The maintainers of PHP have released two new versions of the scripting language that fix a number of bugs, including a pair of vulnerabilities related to OpenSSL. Versions 5.4.28 and 5.5.12 both contain that important patch, as well as fixes for more than a dozen other vulnerabilities.
The fix for the OpenSSL flaws is in both PHP 5.4.28 and 5.5.12. Both versions also include a slew of other bug fixes, one of which is for CVE-2014-0185, a privilege escalation flaw. The bug could allow an attacker to run arbitrary code in some situations.
“Both default config and compiled-in defaults of sapi/fpm lead to configurations which easily allow any user with rights to connect to a UNIX socket to run arbitrary code with the permissions of the fpm user,” a description of the bug says.

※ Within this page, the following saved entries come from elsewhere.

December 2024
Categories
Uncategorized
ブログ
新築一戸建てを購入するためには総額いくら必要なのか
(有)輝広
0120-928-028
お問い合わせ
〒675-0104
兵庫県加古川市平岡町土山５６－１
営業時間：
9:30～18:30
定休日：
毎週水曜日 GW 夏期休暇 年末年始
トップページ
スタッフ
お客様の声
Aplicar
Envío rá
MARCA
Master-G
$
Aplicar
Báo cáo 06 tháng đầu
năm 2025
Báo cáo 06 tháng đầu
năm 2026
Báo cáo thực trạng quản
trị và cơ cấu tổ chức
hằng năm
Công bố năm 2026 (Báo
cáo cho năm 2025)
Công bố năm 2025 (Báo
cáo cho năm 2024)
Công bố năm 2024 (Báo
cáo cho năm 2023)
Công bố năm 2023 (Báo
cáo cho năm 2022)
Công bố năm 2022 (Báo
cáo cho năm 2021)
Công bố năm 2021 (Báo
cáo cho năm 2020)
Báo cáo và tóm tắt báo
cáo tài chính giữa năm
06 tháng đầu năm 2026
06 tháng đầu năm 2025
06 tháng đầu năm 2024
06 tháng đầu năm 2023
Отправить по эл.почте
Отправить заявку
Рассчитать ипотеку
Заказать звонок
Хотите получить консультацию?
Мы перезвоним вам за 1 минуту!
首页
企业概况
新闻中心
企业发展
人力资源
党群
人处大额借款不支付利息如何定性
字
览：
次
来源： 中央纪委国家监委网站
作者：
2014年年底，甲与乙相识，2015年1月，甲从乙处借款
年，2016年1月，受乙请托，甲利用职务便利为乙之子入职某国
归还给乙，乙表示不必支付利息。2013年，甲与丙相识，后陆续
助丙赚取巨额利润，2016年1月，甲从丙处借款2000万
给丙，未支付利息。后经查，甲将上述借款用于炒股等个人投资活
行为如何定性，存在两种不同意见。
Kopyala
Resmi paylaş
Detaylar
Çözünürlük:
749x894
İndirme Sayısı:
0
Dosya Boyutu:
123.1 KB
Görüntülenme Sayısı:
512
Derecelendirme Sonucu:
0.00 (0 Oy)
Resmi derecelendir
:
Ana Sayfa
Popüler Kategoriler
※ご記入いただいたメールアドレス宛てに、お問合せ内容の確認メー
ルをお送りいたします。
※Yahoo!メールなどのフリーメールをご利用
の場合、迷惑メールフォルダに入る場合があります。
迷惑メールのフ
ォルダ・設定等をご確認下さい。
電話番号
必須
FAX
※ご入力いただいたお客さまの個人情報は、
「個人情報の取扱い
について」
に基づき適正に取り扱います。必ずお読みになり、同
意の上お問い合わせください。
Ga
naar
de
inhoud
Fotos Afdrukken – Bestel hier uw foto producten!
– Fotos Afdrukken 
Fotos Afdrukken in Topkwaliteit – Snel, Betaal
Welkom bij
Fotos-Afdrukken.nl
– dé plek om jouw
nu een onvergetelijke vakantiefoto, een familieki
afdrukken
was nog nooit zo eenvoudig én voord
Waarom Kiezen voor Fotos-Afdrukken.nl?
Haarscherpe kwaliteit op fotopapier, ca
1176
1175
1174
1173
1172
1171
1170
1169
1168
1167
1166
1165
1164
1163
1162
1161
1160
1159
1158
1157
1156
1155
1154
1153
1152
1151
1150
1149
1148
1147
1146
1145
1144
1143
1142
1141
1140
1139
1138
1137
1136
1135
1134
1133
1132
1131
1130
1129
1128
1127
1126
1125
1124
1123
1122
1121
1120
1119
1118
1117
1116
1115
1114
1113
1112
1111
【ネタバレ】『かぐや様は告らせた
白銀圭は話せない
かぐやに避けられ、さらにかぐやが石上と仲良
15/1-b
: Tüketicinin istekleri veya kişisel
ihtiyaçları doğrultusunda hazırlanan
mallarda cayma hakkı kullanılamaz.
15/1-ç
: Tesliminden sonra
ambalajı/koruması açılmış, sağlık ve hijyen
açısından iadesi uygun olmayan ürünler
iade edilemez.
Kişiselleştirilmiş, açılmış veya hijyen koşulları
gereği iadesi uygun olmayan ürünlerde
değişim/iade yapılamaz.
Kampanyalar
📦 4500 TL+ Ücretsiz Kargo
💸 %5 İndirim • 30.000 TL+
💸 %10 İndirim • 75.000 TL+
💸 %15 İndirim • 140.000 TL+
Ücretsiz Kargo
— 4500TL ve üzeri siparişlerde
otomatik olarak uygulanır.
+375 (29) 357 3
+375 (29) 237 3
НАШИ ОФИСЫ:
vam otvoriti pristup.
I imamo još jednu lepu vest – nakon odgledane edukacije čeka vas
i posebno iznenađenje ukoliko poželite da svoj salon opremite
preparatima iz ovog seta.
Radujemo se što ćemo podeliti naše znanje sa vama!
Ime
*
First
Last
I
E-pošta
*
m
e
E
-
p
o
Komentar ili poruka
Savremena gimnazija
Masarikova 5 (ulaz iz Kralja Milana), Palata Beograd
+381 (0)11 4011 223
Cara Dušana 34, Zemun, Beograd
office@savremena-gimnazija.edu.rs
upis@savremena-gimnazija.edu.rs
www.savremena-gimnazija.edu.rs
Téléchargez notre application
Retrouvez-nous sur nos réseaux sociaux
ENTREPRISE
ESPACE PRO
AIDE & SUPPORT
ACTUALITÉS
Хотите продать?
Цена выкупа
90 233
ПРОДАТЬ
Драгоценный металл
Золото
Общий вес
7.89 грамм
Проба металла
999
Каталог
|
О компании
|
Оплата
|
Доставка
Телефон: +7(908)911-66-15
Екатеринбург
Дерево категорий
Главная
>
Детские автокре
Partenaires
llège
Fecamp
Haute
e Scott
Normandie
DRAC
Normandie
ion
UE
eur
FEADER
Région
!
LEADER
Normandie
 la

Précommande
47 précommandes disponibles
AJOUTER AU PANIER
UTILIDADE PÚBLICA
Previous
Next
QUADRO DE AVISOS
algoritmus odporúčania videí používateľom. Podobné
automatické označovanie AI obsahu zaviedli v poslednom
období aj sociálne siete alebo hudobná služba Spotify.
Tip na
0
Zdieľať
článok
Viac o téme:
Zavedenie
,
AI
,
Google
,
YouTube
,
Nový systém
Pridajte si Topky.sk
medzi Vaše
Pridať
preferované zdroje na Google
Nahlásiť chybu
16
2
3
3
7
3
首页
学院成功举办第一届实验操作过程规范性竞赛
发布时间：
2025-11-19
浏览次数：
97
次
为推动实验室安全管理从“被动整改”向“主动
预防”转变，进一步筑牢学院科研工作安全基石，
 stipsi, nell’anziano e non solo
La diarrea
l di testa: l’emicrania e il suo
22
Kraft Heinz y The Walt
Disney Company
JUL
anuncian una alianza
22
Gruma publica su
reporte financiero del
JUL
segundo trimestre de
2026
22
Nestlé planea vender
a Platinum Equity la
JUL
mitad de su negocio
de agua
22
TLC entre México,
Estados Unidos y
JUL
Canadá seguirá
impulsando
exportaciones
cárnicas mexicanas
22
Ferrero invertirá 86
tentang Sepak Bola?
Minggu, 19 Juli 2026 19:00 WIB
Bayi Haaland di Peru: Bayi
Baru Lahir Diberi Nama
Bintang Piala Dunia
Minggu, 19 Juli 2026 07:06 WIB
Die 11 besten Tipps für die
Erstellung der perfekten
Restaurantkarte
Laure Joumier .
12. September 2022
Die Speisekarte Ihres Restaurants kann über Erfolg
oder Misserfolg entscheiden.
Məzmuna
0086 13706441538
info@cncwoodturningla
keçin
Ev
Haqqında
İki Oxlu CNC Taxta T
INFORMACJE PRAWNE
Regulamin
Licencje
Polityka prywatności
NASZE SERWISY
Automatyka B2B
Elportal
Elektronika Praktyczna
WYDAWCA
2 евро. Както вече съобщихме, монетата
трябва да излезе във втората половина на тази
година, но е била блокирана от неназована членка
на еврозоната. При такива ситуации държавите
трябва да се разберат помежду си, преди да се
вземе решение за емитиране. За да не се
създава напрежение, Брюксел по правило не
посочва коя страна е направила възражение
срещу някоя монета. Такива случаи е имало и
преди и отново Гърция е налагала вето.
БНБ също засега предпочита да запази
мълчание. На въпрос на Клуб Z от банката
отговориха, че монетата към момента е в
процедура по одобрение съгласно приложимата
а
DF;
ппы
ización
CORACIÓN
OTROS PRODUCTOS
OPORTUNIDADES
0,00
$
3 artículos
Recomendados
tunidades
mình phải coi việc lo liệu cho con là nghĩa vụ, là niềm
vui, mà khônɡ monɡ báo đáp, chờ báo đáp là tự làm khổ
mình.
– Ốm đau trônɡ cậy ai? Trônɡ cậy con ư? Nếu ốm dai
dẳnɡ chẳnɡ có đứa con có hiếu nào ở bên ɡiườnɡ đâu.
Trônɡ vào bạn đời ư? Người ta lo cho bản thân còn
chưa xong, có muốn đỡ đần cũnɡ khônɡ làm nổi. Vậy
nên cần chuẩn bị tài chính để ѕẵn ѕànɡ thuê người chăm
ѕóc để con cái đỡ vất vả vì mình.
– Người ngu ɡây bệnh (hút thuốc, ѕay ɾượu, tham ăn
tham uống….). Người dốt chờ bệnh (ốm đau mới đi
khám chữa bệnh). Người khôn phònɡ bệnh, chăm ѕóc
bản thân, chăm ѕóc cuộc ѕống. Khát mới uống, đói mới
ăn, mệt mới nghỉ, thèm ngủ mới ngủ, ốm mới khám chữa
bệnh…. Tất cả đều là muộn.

“A typical scenario for this issue:
- shared hosting environment with multiple fpm pools, running with different permissions (user1, user2, …)
- user1 can easily run code as user2 by pretending to be a FastCGI client and connecting to (e.g.) /var/run/php-fpm.user1.sock.”
Users of either version of PHP are encouraged to update to the fixed packages as soon as possible to protect themselves against potential attacks.
This story was updated on May 2 to clarify the OpenSSL bugs.